The fun of home-milled flour is in experimenting. Rye, buckwheat, and spelt flour can be incorporated into breads and pastries. Baked goods made with whole-grain flour can be dense, so you can mix them with all-purpose flour (store-bought or home-ground) to lighten them up.
You can sometimes find whole grains in the bulk section of Whole Foods and Mom’s Organic Market — look for brands like Arrowhead Mills and Bob’s Red Mill. Local mills offer even broader selections. Bucks County’s Castle Valley Mill and Small Valley Milling, near Harrisburg, have online stores.
Though milling is simple, there are a few tricks to keep in mind. First, avoid overheating the mill, as heat can mute flavor and burn off nutrients. “Touch the flour every so often — it’s normal to be warm, but if it starts feeling hot, open up the mill and let everything cool off," says McWilliams.
If you aren’t going to use the flour immediately, put it in the freezer; it will keep for several months. For recipes and expert answers, check out the Fresh Loaf, an online resource and community forum.
Fresh-milled food in Philly
If home milling isn’t for you, you can still enjoy the richer flavor and enhanced nutrition of fresh-milled grain. At Vetri, 80 percent of the items on the menu — like a spelt puff pastry served with warm taleggio and jam — contain fresh-milled flour. Every day, Metropolitan Bakery mills its own grain for croissants, various breads, and a pizza crust that’s arguably the city’s most flavorful.

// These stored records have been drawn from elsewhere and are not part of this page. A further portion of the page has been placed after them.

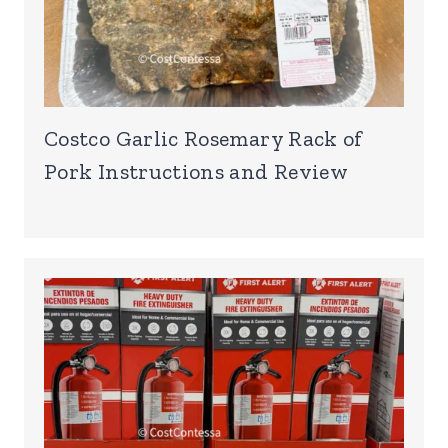
Costco Garlic Rosemary Rack of
Pork Instructions and Review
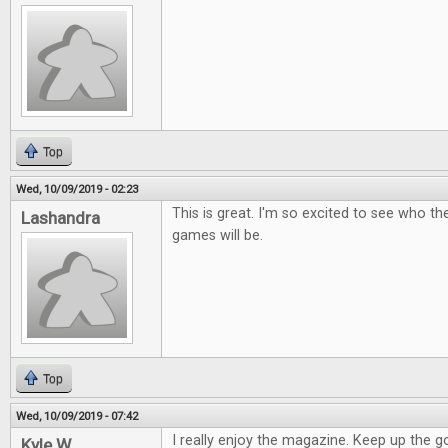
Top
Wed, 10/09/2019 - 02:23
This is great. I'm so excited to see who t
Lashandra
games will be.
Top
Wed, 10/09/2019 - 07:42
I really enjoy the magazine. Keep up the 
Kyle W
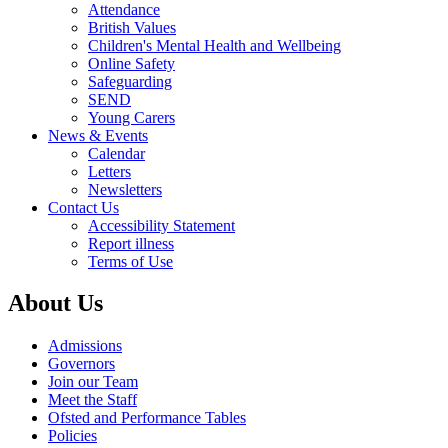
Attendance
British Values
Children's Mental Health and Wellbeing
Online Safety
Safeguarding
SEND
Young Carers
News & Events
Calendar
Letters
Newsletters
Contact Us
Accessibility Statement
Report illness
Terms of Use
About Us
Admissions
Governors
Join our Team
Meet the Staff
Ofsted and Performance Tables
Policies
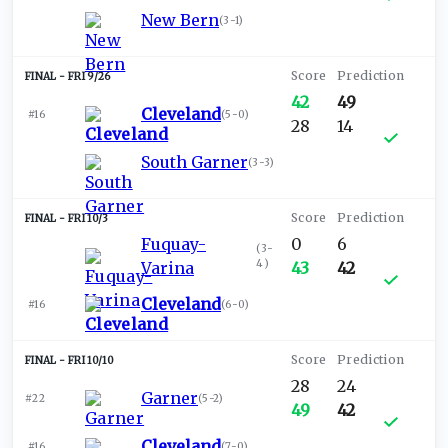
New Bern
(
3-1
)
FRI 9/26
42
49
Cleveland
#16
(
5-0
)
28
14
South Garner
(
3-3
)
FRI 10/3
Fuquay-
0
6
(
3-
4
)
Varina
43
42
Cleveland
#16
(
6-0
)
FRI 10/10
28
24
Garner
#22
(
5-2
)
49
42
Cleveland
#16
(
7-0
)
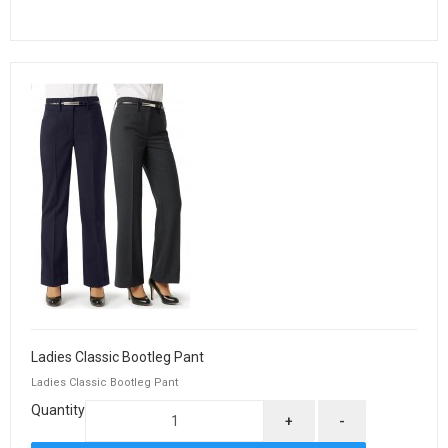
Ladies Classic Bootleg Pant
Ladies Classic Bootleg Pant
Quantity
+
-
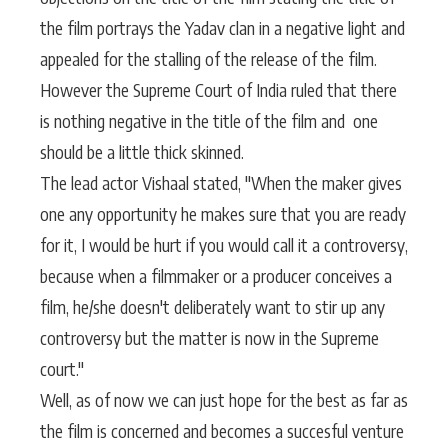
the film portrays the Yadav clan in a negative light and
appealed for the stalling of the release of the film.
However the Supreme Court of India ruled that there
is nothing negative in the title of the film and one
should be a little thick skinned.
The lead actor Vishaal stated, "When the maker gives
one any opportunity he makes sure that you are ready
for it, I would be hurt if you would call it a controversy,
because when a filmmaker or a producer conceives a
film, he/she doesn't deliberately want to stir up any
controversy but the matter is now in the Supreme
court."
Well, as of now we can just hope for the best as far as
the film is concerned and becomes a succesful venture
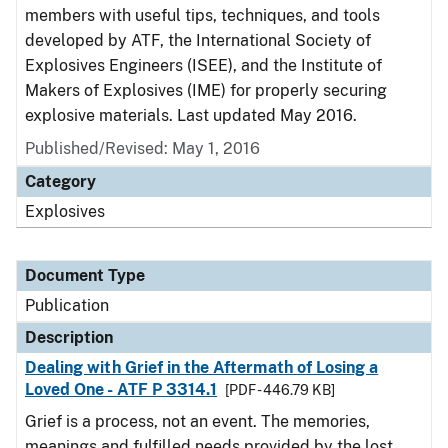
members with useful tips, techniques, and tools
developed by ATF, the International Society of
Explosives Engineers (ISEE), and the Institute of
Makers of Explosives (IME) for properly securing
explosive materials. Last updated May 2016.
Published/Revised: May 1, 2016
Category
Explosives
Document Type
Publication
Description
Dealing with Grief in the Aftermath of Losing a
Loved One - ATF P 3314.1
[PDF - 446.79 KB]
Grief is a process, not an event. The memories,
meanings and fulfilled needs provided by the lost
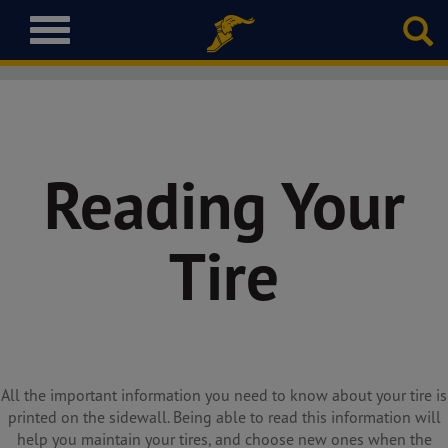
T
o
g
g
l
e
n
Reading Your
a
v
i
Tire
g
a
t
i
o
n
All the important information you need to know about your tire is
printed on the sidewall. Being able to read this information will
help you maintain your tires, and choose new ones when the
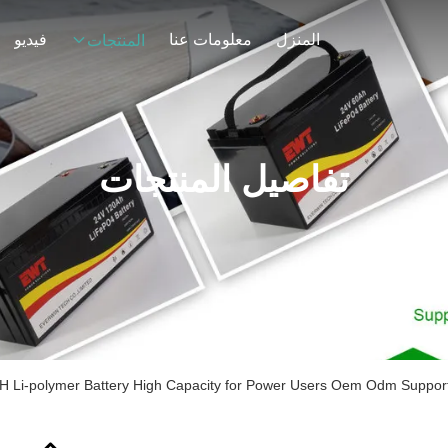
فيديو
معلومات عنا
المنزل
المنتجات
تفاصيل المنتجات
Li-polymer Battery High Capacity for Power Users Oem Odm Supporte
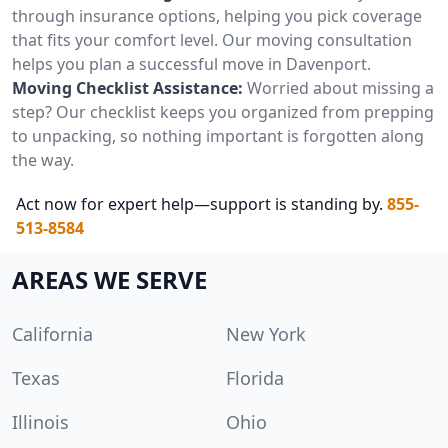
through insurance options, helping you pick coverage
that fits your comfort level. Our moving consultation
helps you plan a successful move in Davenport.
Moving Checklist Assistance:
Worried about missing a
step? Our checklist keeps you organized from prepping
to unpacking, so nothing important is forgotten along
the way.
Act now for expert help—support is standing by.
855-
513-8584
AREAS WE SERVE
California
New York
Texas
Florida
Illinois
Ohio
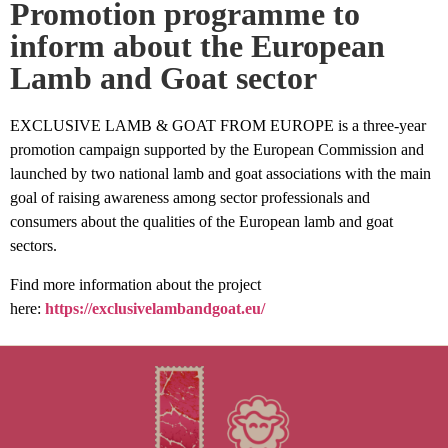
Promotion programme to
inform about the European
Lamb and Goat sector
EXCLUSIVE LAMB & GOAT FROM EUROPE is a three-year
promotion campaign supported by the European Commission and
launched by two national lamb and goat associations with the main
goal of raising awareness among sector professionals and
consumers about the qualities of the European lamb and goat
sectors.
Find more information about the project
here:
https://exclusivelambandgoat.eu/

Lost Bread Co. mills at least 25 percent of the flour it uses for creative breads like its beet rye, seedy grain, and cranberry pepita. House-milled flour also goes into nearly every product from Philly Bread, available on area grocery store shelves. Newly opened Musi serves house-milled polenta. And for noodles, the Pasta Lab sells at an array of farmers’ markets, currently including Chestnut Hill, Media, and Bryn Mawr.